Civil society groups from Brazil and Argentina will hold a side event tomorrow at the 31st session of the United Nations Human Rights Council to announce a campaign called “Big pharma: Drop the case”. The campaign demands the abandonment of court cases initiated by associations of transnational pharmaceutical companies in both countries to dismantle local regulations considered important public health safeguards. A global petition will be released: redlam.org or www.deolhonaspatentes.org
The side event is called “Vancouver and TRIPS 20 years after: Barriers to access to medicines today” and will take place on 11th March at Room XXIV, from 5pm to 6pm. Live transmission will be available at: link
Marcela Vieira, coordinator of the Working Group on Intellectual Property (GTPI) will represent the Brazilian Interdisciplinary Aids Association (ABIA). According to Marcela, the goal of the side event is to evidence that many of the international health goals promoted at the UN level, such as the end of Aids as an epidemic by 2030, can only be reached when systemic barriers to access to treatment are properly addressed.
Twenty years after the historic International Aids Conference in Vancouver, when science proved that treatment could stop deaths from Aids, WHO estimates that here is still about 22 million people that lack access to treatment and 1 million people die from Aids every year.
“The patent system is failing people, it favors corporations over public health. It has become an endless machine of monopolies over essential drugs, a machine of violations of the right to health. What we see in Brazil and Argentina is that mechanisms created to put a limit in patent abuses are under attack, so the right to health is even more vulnerable”, says Marcela.
Lorena Di Giano, Executive Director of Fundación Efecto Positivo (FGEP), General Coordinator of RedLAM and co-organizer of the side event consider that the judicial attacks in Brazil and Argentina need more visibility from international agencies. “These attacks are a severe symptom of a huge crisis we face today. The companies represented by the associations that are doing judicial attacks in Argentina and Brazil, CAEME and Interfarma, are not using the patent system to promote innovation, but instead to block competition and bankrupt public health systems”, says Lorena.
The World Health Organization (WHO) estimates that the deaths of about 18 million people, one third of all human deaths, are caused by medical conditions that could be treated or cured. A primary reason for these avoidable deaths is the lack of access to affordable and effective treatments.
The high prices of medicines are not only a barrier to access in low and middle-income countries, but also in high-income countries. The example that is in the order of the day is the new medicine used to treat hepatitis C, called sofosbuvir (sovaldi®, Gilead). The price is so high that many countries in Europe have not made it available in the public health system, such as the UK. In France, for the first time the price of a drug has led to treatment rationing in the country. Pauline Londeix, co-founder and coordinator of the NGO “Access”, based in France, and one of the panelists of the side event says, “Drug prices are so high that we are close to the point where no country in the world will be able to provide universal access for its population without putting the sustainably of the public health system at stake.”
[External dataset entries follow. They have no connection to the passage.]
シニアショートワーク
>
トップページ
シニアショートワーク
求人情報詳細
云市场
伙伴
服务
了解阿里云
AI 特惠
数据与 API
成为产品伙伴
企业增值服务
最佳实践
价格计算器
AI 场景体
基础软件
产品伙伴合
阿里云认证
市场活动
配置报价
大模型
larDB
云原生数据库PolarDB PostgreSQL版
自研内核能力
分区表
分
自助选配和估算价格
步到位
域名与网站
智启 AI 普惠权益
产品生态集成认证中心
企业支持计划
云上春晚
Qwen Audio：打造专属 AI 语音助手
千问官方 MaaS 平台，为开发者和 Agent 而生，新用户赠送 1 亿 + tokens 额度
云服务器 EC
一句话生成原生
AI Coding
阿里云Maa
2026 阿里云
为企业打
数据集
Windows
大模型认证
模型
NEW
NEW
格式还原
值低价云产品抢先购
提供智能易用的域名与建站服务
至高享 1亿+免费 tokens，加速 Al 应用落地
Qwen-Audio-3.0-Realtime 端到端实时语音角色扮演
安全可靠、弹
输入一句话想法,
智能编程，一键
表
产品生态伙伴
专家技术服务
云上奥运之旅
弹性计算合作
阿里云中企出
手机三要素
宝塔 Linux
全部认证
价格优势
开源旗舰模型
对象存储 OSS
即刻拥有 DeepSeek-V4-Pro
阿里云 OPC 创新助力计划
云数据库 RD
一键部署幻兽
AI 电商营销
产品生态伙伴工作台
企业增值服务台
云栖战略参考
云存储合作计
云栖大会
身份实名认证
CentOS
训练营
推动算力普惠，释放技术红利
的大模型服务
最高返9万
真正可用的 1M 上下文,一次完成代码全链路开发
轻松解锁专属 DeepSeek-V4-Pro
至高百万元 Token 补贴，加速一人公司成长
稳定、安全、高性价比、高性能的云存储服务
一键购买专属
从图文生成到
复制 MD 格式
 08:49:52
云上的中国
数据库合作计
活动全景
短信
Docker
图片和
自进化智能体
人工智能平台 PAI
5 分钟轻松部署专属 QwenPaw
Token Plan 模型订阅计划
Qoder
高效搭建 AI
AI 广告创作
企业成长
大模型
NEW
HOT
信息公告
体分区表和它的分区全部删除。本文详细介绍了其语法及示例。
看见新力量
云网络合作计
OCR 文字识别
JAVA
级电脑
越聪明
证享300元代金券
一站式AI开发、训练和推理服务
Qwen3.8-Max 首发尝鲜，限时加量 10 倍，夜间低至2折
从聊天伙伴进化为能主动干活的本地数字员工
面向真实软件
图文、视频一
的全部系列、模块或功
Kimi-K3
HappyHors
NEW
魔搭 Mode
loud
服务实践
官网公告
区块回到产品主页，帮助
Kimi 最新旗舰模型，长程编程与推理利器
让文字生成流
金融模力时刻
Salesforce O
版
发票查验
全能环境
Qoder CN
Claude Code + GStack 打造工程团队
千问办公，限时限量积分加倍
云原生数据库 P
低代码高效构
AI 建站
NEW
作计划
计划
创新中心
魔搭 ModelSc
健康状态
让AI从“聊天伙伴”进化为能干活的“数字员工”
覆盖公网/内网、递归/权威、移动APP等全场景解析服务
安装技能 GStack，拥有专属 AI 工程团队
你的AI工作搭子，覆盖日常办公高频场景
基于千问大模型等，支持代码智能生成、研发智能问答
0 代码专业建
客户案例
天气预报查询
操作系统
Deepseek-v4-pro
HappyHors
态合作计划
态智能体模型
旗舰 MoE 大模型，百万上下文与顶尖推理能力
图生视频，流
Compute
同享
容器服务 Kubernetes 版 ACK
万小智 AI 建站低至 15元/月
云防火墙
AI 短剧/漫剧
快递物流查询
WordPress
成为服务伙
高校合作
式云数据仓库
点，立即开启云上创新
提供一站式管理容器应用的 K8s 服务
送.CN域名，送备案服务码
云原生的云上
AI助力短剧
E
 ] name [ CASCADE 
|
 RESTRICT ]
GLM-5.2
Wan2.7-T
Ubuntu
Brazil and Argentina have both universal public health systems, including free distribution of essential medicines to all. These countries need to ensure sustainable prices for medicines and have created strict standards and procedures for patent examination in the pharmaceutical sector. As result, both countries have successfully blocked several undeserved patents, ensuring generic competition and price reductions for essential drugs.
However, Interfarma and CAEME, associations of transnational pharmaceutical companies filed judicial cases in 2014 and 2015 seeking the annulment of such mechanisms. If courts rule in favor of companies, millions of people in these countries can be left without access to low cost generics. The impact in universal access to medicines programs and in public expenditures can be dramatic.
According to an investigation conducted by the European Commission on the pharmaceutical industry, European governments and consumers paid around three billion Euros in excess between 2000 and 2007 (in relation to 219 drugs) due to abuses in the exercise of patent rights.
“Companies attack our public health safeguards saying that they do it to protect their patents. So who is protecting the people? Human rights are not being enforced to protect people from patent abuses, it’s time to change that before we lose all our right to health achievements”, says Lorena.
Information about the side event:
VANCOUVER and TRIPS 20 YEARS AFTER: BARRIERS TO ACCESS TO MEDICINES TODAY
11 March 2016; 5pm-6pm
TRIPS has failed people: how the patent system favours corporations over health
Mr. Carlos Correa
Director of the Centre for Interdisciplinary Studies on Industrial Property and Economics, at the University of Buenos Aires, Argentina
Lack of innovation and access to medicines: only a problem of the “developing world”? the case of HIV and HCV in high income countries
Ms. Pauline Londeix – Co-founder and Coordinator of Access, France.
Sovereignty and TRIPS safeguards: challenges faced by Brazil and Argentina to protect the right to health
Ms. Marcela Vieira, Associação Brasileira Interdisciplinar de Aids (ABIA) and Coordinator of the Working Group on Intellectual Property (GTPI). Member of the Latin-American Network for Access to Medicines (RedLam). Brazil.